I’ve been doing well recently. I don’t think much about the dread, and for the first time in months and months I’ve been genuinely busy prepping to launch my e-book. The fact that it’s summer helps, although this year the British weather is endeavouring to be very little help at all. As if to spite me, it has started thundering at this very moment.
It’s no secret that sunny days are good for everyone’s mood, whether you suffer from depression or are just feeling a little blue, but no one fully understands why. It’s often chalked up to getting more sunlight, or some residual evolutionary function that has us winding down in colder months, kind of like hibernation.
Here are some unscientific observations on other things I think help:
Spending more time outdoors, surrounded by nature, instead of inside glued to a screen
Wearing fewer clothes, which makes us physically lighter (AND SEXIER)
Brighter colours, courtesy of blue skies and rapeseed flowers. Think Kansas versus Oz.
Ice cream – the universal comfort food. It’s like mood medicine.
Unfortunately, this year I’ve spent more days in slippers and cardigans than I have out of them, the rainclouds are casting a near-constant gloom, and ice cream just doesn’t appeal when simply glancing skywards is enough to make me shiver OK FINE I JUST ATE HALF A TUB OF HAAGEN-DAZS.
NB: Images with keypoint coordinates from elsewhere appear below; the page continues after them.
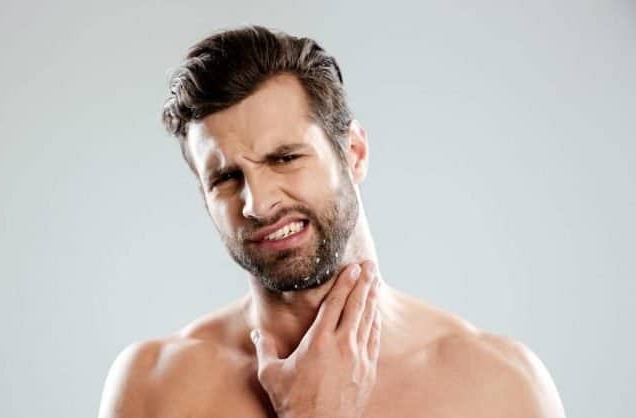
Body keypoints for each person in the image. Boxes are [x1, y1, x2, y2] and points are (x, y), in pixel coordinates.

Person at [98, 25, 565, 418]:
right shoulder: (155, 387)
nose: (257, 204)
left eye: (284, 158)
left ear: (354, 153)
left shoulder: (499, 388)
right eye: (225, 177)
I confess, I am a hopeless victim of the seasons. I know it’s not an affliction specific to people with depression, but when you’re already teetering that much closer to the brink of cowering under your duvet in the foetal position, then like me, you may feel a little like summer 2016 is shitting all over you. This is meant to be my sweet spot; the annual genesis of enough inspiration and cheer to see me through the December-February danger zone. You could say I’m solar-charged, and I’m running low on juice.
The unfortunate truth is that for as long as I can remember, I get as much as 70% of my work done in the summer months. I know, it’s a joke. Why does a beautiful sunny day inspire me to hole myself away and write? But it’s true. And this year, I’ll be lucky to be a third as productive. If I’m totally honest, it’s only now that I’m getting around to publishing my e-book because I’m trying to distract from the fact I’m barely writing at all. Just look how spaced out these posts are getting!
I’m on edge. I feel I might trigger my own downward spiral by waiting a little to eagerly on a good stretch of summery weather; by convincing myself I need it.
I don’t need it. I need the people who love me. I need my creative outlet. I need my medication. The rest just helps. Besides, there will be other mood boosters. There will be other mood villains too. The key to handling my depression is to find ways to cope with both, without seesawing dramatically between rain and shine, like this terrible, terrible summer.